From shelves to curbs: Future of commerce, retail and delivery

The advent of the pandemic has challenged retailers and marketplaces to shift from physical to virtual stores.

With COVID-19, consumers have tapped into commercial websites like Amazon, Alibaba and eBay. The convenience of stocking virtual shopping carts full of goods at the click of a cursor has the power to render in-person shopping almost obsolete. But as companies and corporations start to blend hybrid virtual and store-based experiences for customers, outcomes continue to be optimized and driven by finding higher-efficiency ways by which people and goods can be brought together, whether it be on the store floor, curbside, or via delivery.

With tele-conferencing and chat-driven customer experiences, almost every department of a retail store can be moved online from human resources to customer service. Furthermore, diversifying the channels through which products and services are offered can attract more customers, markets, and profits. As companies create moves towards modern cloud-enabled digital interfaces, those stores that are able to adapt their platforms more quickly and effectively to the contemporary commercial environment will be given an edge over their competitors. Employing software designers, graphic artists, and tech-savvy employees can become huge advantages for otherwise small businesses.

Retailers are also confronted with decisions to be made on how to store, regulate, and manage data networks. Search engine optimization, cloud computing, and data insights can reveal more information about consumer choices, allowing businesses to tailor towards personalized customer experiences. That being said, there are also limitations to these online modalities as they relate to security and privacy issues. Future store operations ought to be cautious with collecting consumer data and with whom they chose to share this information with because intellectual property and digital assets, unlike physical assets, can be leaked, replicated, and hacked. As the scale of operations goes up, proper knowledge around rights, risk management, and mitigation best practices will also need to be upgraded and updated.

With edge computing tools, one can also precisely determine what is in stock, which becomes especially useful as product movement increases due to online ordering, curbside pickup, and delivery processes. By checking the volume and types of products on the shelf via computer vision, mobile devices, or robotics, inventory systems can be streamlined. These same technologies can also be applied in the context of improving in-store operational execution through the coordination of human and material resources. Furthermore, the automation of in-store put away, restocking, picking, packing, curbside, and delivery processes can also increase the productivity of employees. That being said, there are also concerns that traffic monitoring and task management applications can replace employees and the need to hire – leaving employees jobless in an already tough economy.

Cutting-edge technologies have also allowed larger retailers to recreate the consumer experience from the comfort of the prospective buyer’s homes. With augmented reality and virtual reality, potential purchasers can browse through store catalogues and sales floors online, with the opportunity to do so autonomously or with guidance from a virtual sales assistant.

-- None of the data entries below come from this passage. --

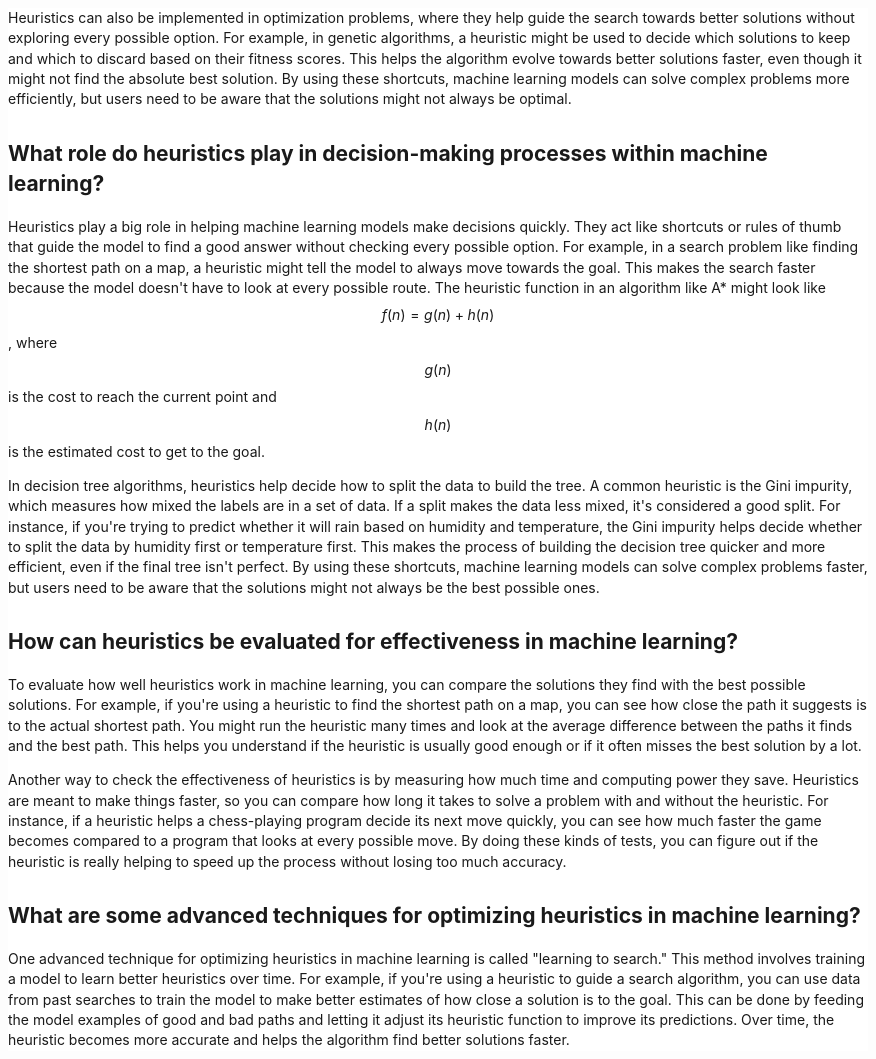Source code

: Heuristics can also be implemented in optimization problems, where they help guide the search towards better solutions without exploring every possible option. For example, in genetic algorithms, a heuristic might be used to decide which solutions to keep and which to discard based on their fitness scores. This helps the algorithm evolve towards better solutions faster, even though it might not find the absolute best solution. By using these shortcuts, machine learning models can solve complex problems more efficiently, but users need to be aware that the solutions might not always be optimal.

## What role do heuristics play in decision-making processes within machine learning?

Heuristics play a big role in helping machine learning models make decisions quickly. They act like shortcuts or rules of thumb that guide the model to find a good answer without checking every possible option. For example, in a search problem like finding the shortest path on a map, a heuristic might tell the model to always move towards the goal. This makes the search faster because the model doesn't have to look at every possible route. The heuristic function in an algorithm like A* might look like $$f(n) = g(n) + h(n)$$, where $$g(n)$$ is the cost to reach the current point and $$h(n)$$ is the estimated cost to get to the goal.

In decision tree algorithms, heuristics help decide how to split the data to build the tree. A common heuristic is the Gini impurity, which measures how mixed the labels are in a set of data. If a split makes the data less mixed, it's considered a good split. For instance, if you're trying to predict whether it will rain based on humidity and temperature, the Gini impurity helps decide whether to split the data by humidity first or temperature first. This makes the process of building the decision tree quicker and more efficient, even if the final tree isn't perfect. By using these shortcuts, machine learning models can solve complex problems faster, but users need to be aware that the solutions might not always be the best possible ones.

## How can heuristics be evaluated for effectiveness in machine learning?

To evaluate how well heuristics work in machine learning, you can compare the solutions they find with the best possible solutions. For example, if you're using a heuristic to find the shortest path on a map, you can see how close the path it suggests is to the actual shortest path. You might run the heuristic many times and look at the average difference between the paths it finds and the best path. This helps you understand if the heuristic is usually good enough or if it often misses the best solution by a lot.

Another way to check the effectiveness of heuristics is by measuring how much time and computing power they save. Heuristics are meant to make things faster, so you can compare how long it takes to solve a problem with and without the heuristic. For instance, if a heuristic helps a chess-playing program decide its next move quickly, you can see how much faster the game becomes compared to a program that looks at every possible move. By doing these kinds of tests, you can figure out if the heuristic is really helping to speed up the process without losing too much accuracy.

## What are some advanced techniques for optimizing heuristics in machine learning?

One advanced technique for optimizing heuristics in machine learning is called "learning to search." This method involves training a model to learn better heuristics over time. For example, if you're using a heuristic to guide a search algorithm, you can use data from past searches to train the model to make better estimates of how close a solution is to the goal. This can be done by feeding the model examples of good and bad paths and letting it adjust its heuristic function to improve its predictions. Over time, the heuristic becomes more accurate and helps the algorithm find better solutions faster.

Personalized experiences like these can build lasting and loyal customer relationships that can provide a company of the future with growth opportunities, profit, and efficiency like never before.

John Christy Johnson is research program officer at the Antarctic Institute of Canada. Peter Anto Johnson is a research program officer at the AIC and recipient of the University of Alberta Sustainability Council’s Sustainability Leaders Award. Austin A. Mardon is an assistant adjunct professor at the University of Alberta and an Order of Canada member, Fellow of the Royal Society of Canada.